## Exercise objective:
Swap "zero-indexed" for "0-based" in these lines and give them again with nothing else changed, leaving the pictures out.

[Records in a dataset]
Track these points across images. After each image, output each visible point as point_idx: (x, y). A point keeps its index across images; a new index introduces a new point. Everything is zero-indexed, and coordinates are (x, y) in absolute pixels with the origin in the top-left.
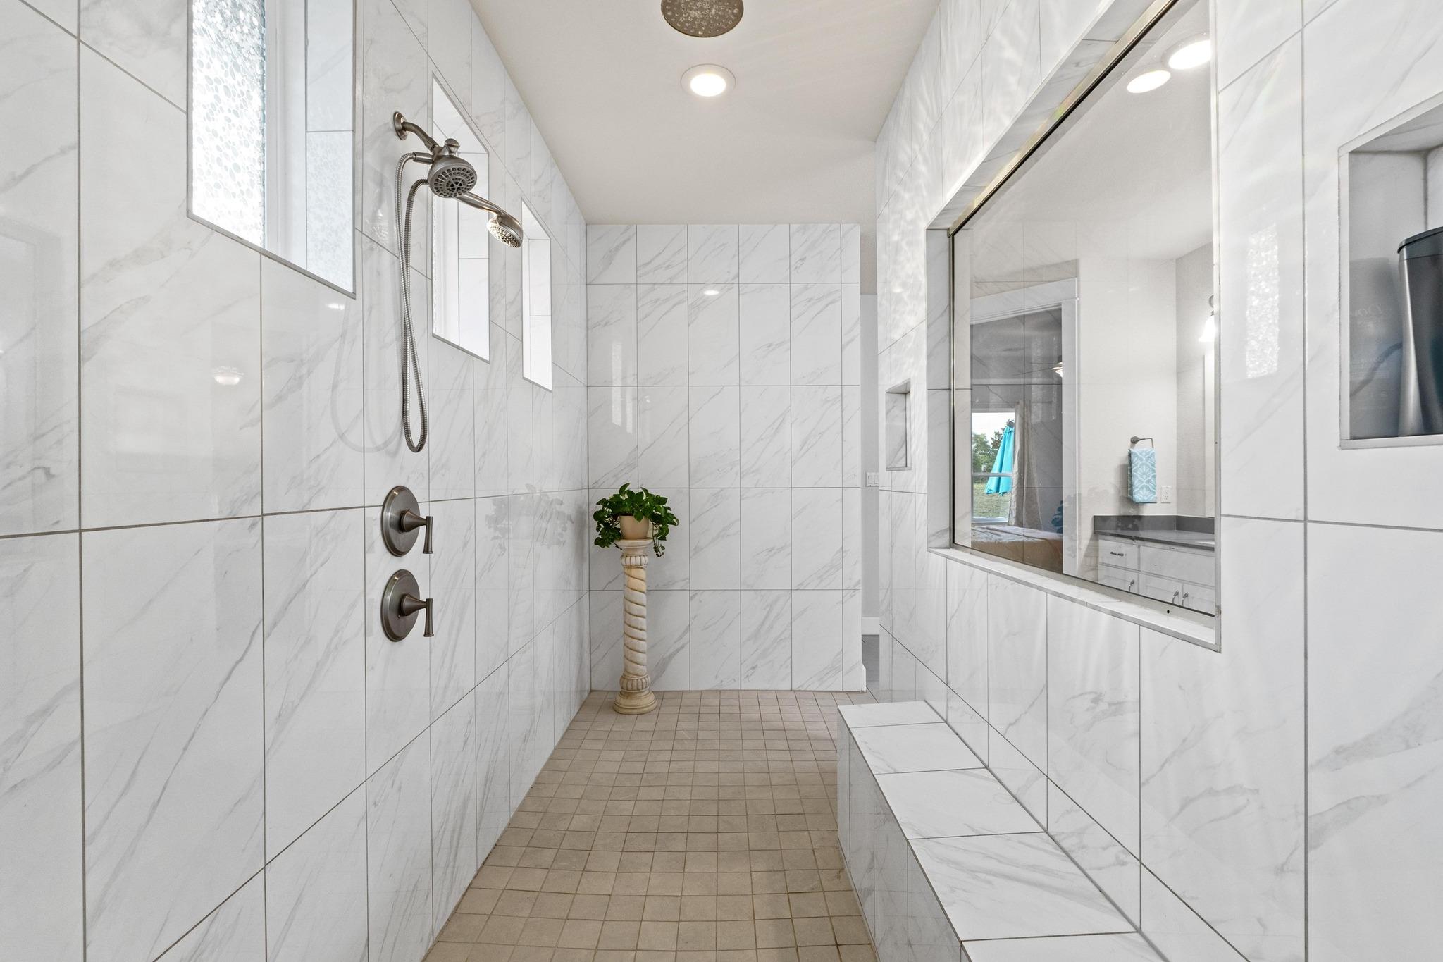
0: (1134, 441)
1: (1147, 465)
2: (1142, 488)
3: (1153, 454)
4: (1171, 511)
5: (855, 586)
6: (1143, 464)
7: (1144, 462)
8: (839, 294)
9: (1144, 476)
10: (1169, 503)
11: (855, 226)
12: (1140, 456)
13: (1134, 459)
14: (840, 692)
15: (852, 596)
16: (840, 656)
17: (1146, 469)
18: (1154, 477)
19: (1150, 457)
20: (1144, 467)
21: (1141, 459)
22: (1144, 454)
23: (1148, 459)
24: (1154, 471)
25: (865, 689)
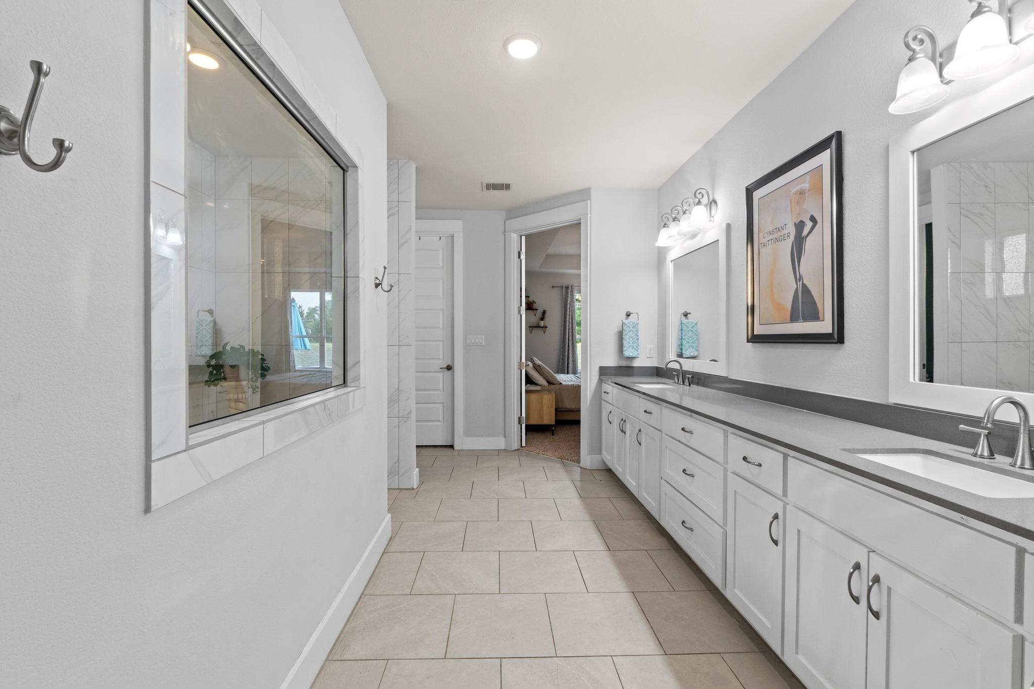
0: (628, 315)
1: (633, 331)
2: (629, 347)
3: (637, 324)
4: (654, 363)
5: (407, 415)
6: (631, 330)
7: (631, 329)
8: (397, 209)
9: (631, 339)
10: (652, 357)
11: (408, 162)
12: (629, 325)
13: (625, 327)
14: (397, 489)
15: (405, 422)
16: (397, 464)
17: (632, 334)
18: (638, 339)
19: (636, 325)
20: (631, 332)
21: (629, 327)
22: (631, 323)
23: (634, 327)
24: (637, 335)
25: (415, 487)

## Solution to this task:
Track these points across images. After each image, output each visible point as point_idx: (x, y). A point keeps its index across images; a new index introduces a new point. Everything is 0-based, and coordinates are (x, y) in absolute pixels with the origin in the top-left.
0: (1134, 441)
1: (1147, 465)
2: (1142, 488)
3: (1153, 454)
4: (1171, 511)
5: (855, 586)
6: (1143, 464)
7: (1144, 462)
8: (839, 294)
9: (1144, 476)
10: (1169, 503)
11: (855, 226)
12: (1140, 456)
13: (1134, 459)
14: (840, 692)
15: (852, 596)
16: (840, 656)
17: (1146, 469)
18: (1154, 477)
19: (1150, 457)
20: (1144, 467)
21: (1141, 459)
22: (1144, 454)
23: (1148, 459)
24: (1154, 471)
25: (865, 689)
0: (628, 315)
1: (633, 331)
2: (629, 347)
3: (637, 324)
4: (654, 363)
5: (407, 415)
6: (631, 330)
7: (631, 329)
8: (397, 209)
9: (631, 339)
10: (652, 357)
11: (408, 162)
12: (629, 325)
13: (625, 327)
14: (397, 489)
15: (405, 422)
16: (397, 464)
17: (632, 334)
18: (638, 339)
19: (636, 325)
20: (631, 332)
21: (629, 327)
22: (631, 323)
23: (634, 327)
24: (637, 335)
25: (415, 487)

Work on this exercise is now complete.